The Wealth Gap Between Rich And Poor Americans Is Affecting Our Diets


Americans’ diets have gradually been improving, but the gains aren’t being shared equally across socioeconomic lines, according to a new study published in the Journal of the American Medical Association Internal Medicine. Low-income people’s diets have gotten worse over the past decade as richer people’s nutrition has been improving.

Researchers examined Americans’ diet quality over a 12 year period, using an index of healthy eating developed by the Harvard School of Public Health in which a perfect score is 110. Between 1999-2000, U.S. adults averaged about 40 points on that scale. Although the average climbed to 47 points in 2009-2010, the study authors caution that doesn’t necessarily signal a lot of good news. It’s only a modest improvement, and the gap in nutritional quality between rich Americans’ and poor Americans’ diets actually doubled over that time period:

diet gap

CREDIT: National Geographic

The growing disparity is likely due to the recent recession, which deepened income inequality and made it harder for low-income Americans to afford healthy food. “Declining diet quality over time may actually widen the gap between the poor and the rich,” Dr. Frank Hu, one of the co-authors of the study, told the Associated Press.

The national obesity epidemic is inextricably related to poverty, as low-income Americans are more likely to struggle with their weight. More than 33 percent of adults who earn less than $15,000 per year are considered to be obese, compared with about 25 percent of people who earn more than $50,000 per year.

That’s partly because impoverished Americans often lack access to nearby grocery stores where they can buy healthy food; it’s also because some types of processed food are less expensive than more nutritious options like fresh produce and whole grains. Indeed, the members of Congress who commit to taking the minimum wage challenge quickly learn that it’s difficult to make healthy choices on an extremely limited food stamp budget. Poor Americans are also less likely to have the time and energy to invest in an effective exercise regimen, and are more likely to turn to bogus diet pills that don’t deliver the promised results.

Although efforts to address Americans’ obesity rates are often framed in terms of people’s personal responsibility to make healthier choices, experts argue there also need to be substantial policy changes to address these issues of economic inequality. “All parents are interested in feeding their families healthy meals,” Jessica Caouette, a cooking instructor with Cooking Matters, a nonprofit that teaches low-income families how to prepare nutritious meals on a budget, told the National Geographic. But, according to Caouette, “price is a concern for low-income families.”

Although some Republican lawmakers have proposed punitive measures like limiting the types of food that Americans are allowed to purchase through the food stamp program, advocates like Caouette have taken a different approach — figuring out ways to teach low-income Americans the skills to eat healthy on just a few dollars a day.

> **Directions**
(A) Reproduce everything in the article on the diet gap from "Americans’ diets have" down to "has been improving.".
(B) In the article on the diet gap, what counts as a perfect score on the healthy-eating index the researchers used?
Work only from the article on the diet gap, without drawing on outside knowledge.

> **Study material**
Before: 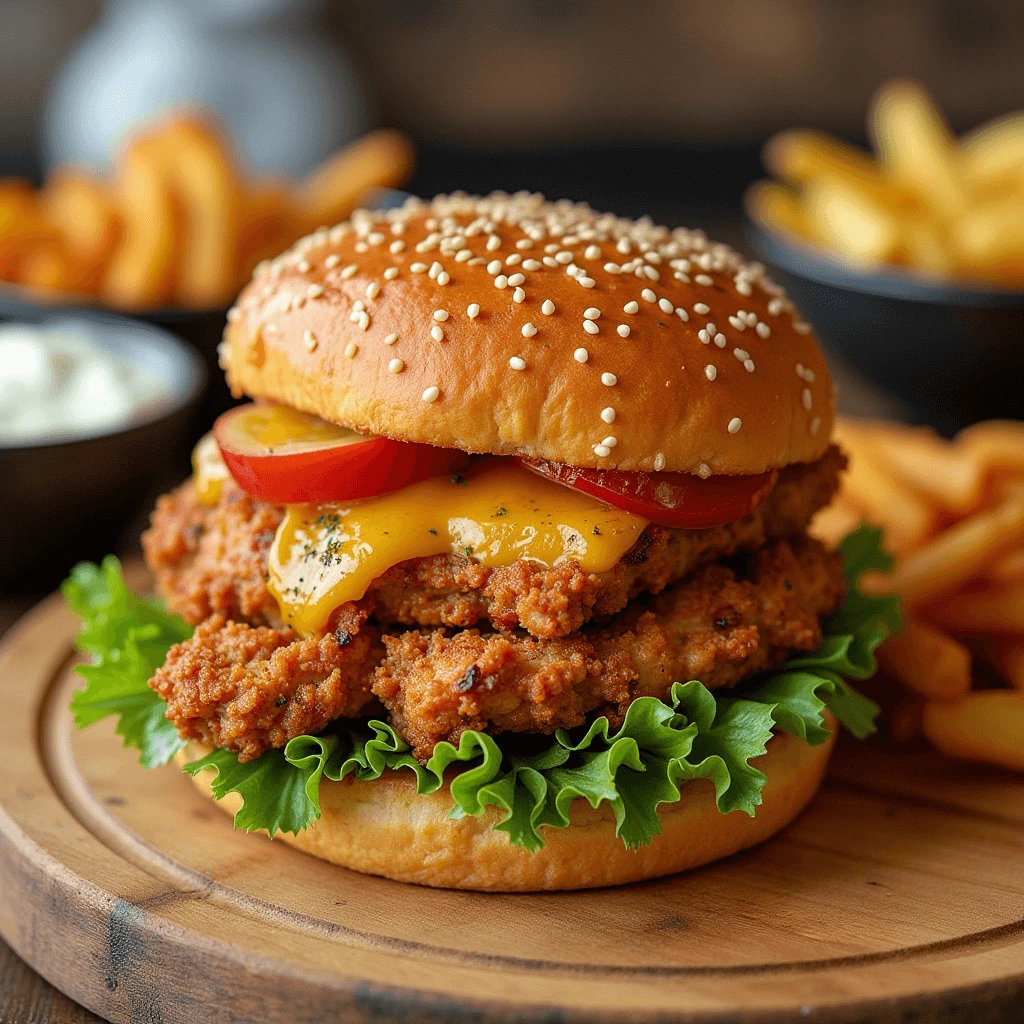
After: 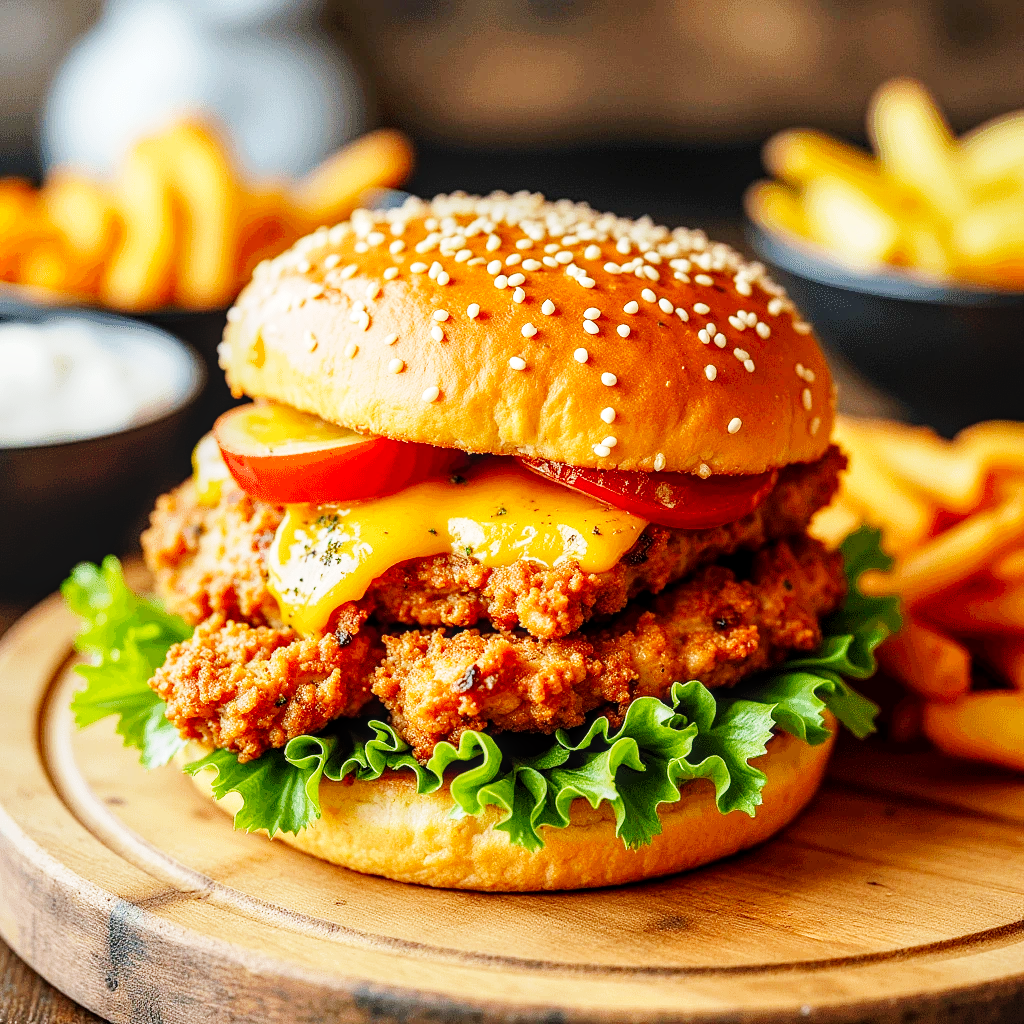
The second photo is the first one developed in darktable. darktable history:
local contrast: on, module defaults
base curve: curves: ch0 [(0, 0) (0, 0.001) (0.001, 0.001) (0.004, 0.002) (0.007, 0.004) (0.015, 0.013) (0.033, 0.045) (0.052, 0.096) (0.075, 0.17) (0.099, 0.241) (0.163, 0.42) (0.219, 0.55) (0.259, 0.616) (0.327, 0.722) (0.365, 0.765) (0.522, 0.873) (0.547, 0.881) (0.689, 0.919) (0.826, 0.952) (1, 1)], preserve colors none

> **Answers for this exercise**
(A)
Americans’ diets have gradually been improving, but the gains aren’t being shared equally across socioeconomic lines, according to a new study published in the Journal of the American Medical Association Internal Medicine. Low-income people’s diets have gotten worse over the past decade as richer people’s nutrition has been improving.

(B) A perfect score is 110.